Jeremy turned away with a shudder. This was not his area of expertise. As a celebrated restaurant critic, his job was to judge other people’s culinary efforts – but that didn't mean he had to know anything about the process behind them. In fact, he liked to think it was his very lack of knowledge in that area that made his damning reviews so hilariously caustic. Not for nothing was he known as ‘The Butcher’ in the world of food reviewers; featuring in his column was an ‘honour’ restaurant owners had learned to fear rather than welcome. But, as Jeremy had always maintained, he was simply giving the public what they wanted -- which was clever snark and witty put-downs, not honest opinions about the food…
“You have one hour and thirty minutes left,” said Snooty Chef Bloke.
Jeremy’s heart almost jumped into his throat. In a panic he glanced at the contestant on his right, who was clearly well ahead of the game and already sipping a glass of wine and weighing out some fava beans. Dragging his unconventional protein source towards a strategically-placed chopping-board, he tried to remember the wall chart he’d seen in butchers shops with the cow divided up in dotted lines. Could you apply that to a human? Even as he debated whether any of the meat on this particular specimen could be described as ‘lean,’ it seemed as if its dead eyes were looking into his soul. Silently mocking him -- Ha! Not as easy as it looks, is it?
No, it wasn't. And if Jeremy couldn't pull something out of the bag, he would soon be judged too. Harshly, like he’d judged others in the past. And probably unfairly. He stared down at the corpse.
Okay, he thought, I've been a tool. Sorry. But if I can win this thing I promise I’ll make it up to you. All of you.
Jeremy picked up his creation, dread creeping up his spine. So far things had gone badly; these two were merciless critics. Snooty Chef Bloke dismissed Contestant One’s dish as tacky and unimaginative, citing Chianti as being a “‘nineties” choice of wine. Cheap Suit Bloke complained he’d be the picking the bits of skull in Contestant Two’s effort from his teeth for weeks to come. And now, as Jeremy presented his dish, they looked down their noses at it with equal disdain.
His palms began to sweat as they prodded at it with their forks and lifted a small sample to their mouths. They chewed in silence, squinting as if the action was an ordeal. Then Cheap Suit Bloke put his fork down and frowned.
“You clearly know nothin’ about cookin’,” he said. “It’s bloody ‘orrible. What d’you call it?”

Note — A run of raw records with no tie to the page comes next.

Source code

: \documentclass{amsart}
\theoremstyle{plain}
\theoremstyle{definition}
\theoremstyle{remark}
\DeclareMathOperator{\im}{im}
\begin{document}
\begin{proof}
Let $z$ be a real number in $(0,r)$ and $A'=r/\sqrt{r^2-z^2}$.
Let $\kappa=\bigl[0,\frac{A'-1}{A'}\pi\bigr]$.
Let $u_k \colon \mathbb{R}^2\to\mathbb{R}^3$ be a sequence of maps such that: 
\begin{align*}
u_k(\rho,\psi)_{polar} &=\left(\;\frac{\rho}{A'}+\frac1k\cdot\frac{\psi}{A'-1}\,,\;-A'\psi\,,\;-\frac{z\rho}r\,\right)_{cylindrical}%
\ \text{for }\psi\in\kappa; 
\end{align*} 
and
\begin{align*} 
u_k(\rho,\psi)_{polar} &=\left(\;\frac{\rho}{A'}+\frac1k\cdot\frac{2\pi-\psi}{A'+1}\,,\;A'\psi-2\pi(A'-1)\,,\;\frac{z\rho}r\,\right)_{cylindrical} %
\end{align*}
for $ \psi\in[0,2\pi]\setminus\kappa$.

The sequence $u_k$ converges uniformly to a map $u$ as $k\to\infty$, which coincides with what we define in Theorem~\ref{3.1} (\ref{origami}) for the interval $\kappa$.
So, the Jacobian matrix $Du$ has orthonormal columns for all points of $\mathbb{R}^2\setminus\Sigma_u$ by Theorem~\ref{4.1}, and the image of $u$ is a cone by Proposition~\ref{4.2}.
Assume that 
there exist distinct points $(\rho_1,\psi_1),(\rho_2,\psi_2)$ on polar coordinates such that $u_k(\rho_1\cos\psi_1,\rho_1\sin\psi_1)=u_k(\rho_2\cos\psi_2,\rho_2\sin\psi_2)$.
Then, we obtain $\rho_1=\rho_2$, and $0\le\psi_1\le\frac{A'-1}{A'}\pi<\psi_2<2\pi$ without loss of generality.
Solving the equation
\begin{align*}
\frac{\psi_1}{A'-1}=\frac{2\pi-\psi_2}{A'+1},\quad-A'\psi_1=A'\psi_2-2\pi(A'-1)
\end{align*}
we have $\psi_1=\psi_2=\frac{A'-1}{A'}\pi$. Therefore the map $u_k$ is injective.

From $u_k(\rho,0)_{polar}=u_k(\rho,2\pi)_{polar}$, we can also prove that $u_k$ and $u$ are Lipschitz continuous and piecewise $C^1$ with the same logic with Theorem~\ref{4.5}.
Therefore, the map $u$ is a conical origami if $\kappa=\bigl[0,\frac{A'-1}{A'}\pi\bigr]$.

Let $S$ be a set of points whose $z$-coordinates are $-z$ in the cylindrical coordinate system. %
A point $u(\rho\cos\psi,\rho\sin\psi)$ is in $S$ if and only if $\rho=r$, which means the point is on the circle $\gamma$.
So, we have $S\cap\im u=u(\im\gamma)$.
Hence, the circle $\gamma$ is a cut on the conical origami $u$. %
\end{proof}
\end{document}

“The only thing I could, under the circumstances” said Jeremy. “Humble Pie.”
The two Blokes grimaced at each other in a code Jeremy evidently wasn't meant to understand, and his pulse thudded in his veins as the silence stretched into what felt like infinity. Then they both turned to him with dispassionate faces. “Well,” said Snooty Chef Bloke, “’humble’ is the one thing you should be about this effort. But since you've acknowledged that – and the other entrants’ offerings were even worse than yours – we’re left with little choice but to declare you the winner.”
“Congratulations,” added Cheap Suit Bloke. “You get to go back. But when you get there, for God’s sake buy yerself a cookbook.”
Awareness came in a rush; the antiseptic smell, the intermittent beep of a nearby machine – but most of all, the feeling of being alive. Jeremy opened his eyes to the glare of fluorescent strip-lighting and the reassuring face of the cardiac consultant.
“The operation was a success,” he said, “but we almost lost you at one point – your heart stopped beating for a full two minutes. You’ll need to make some serious lifestyle changes if you don’t want to end up back here in the future.”
Jeremy nodded. “I’ll cut down on the booze and rich food for a start,” he said.
“You won’t get any while you’re recuperating anyway,” said the consultant. “It’ll be plain hospital food here.” He arched an eyebrow as he scribbled on his clipboard. “And I'm sure you’ll have plenty to say about that.”
Jeremy smiled. “Not this time,” he said.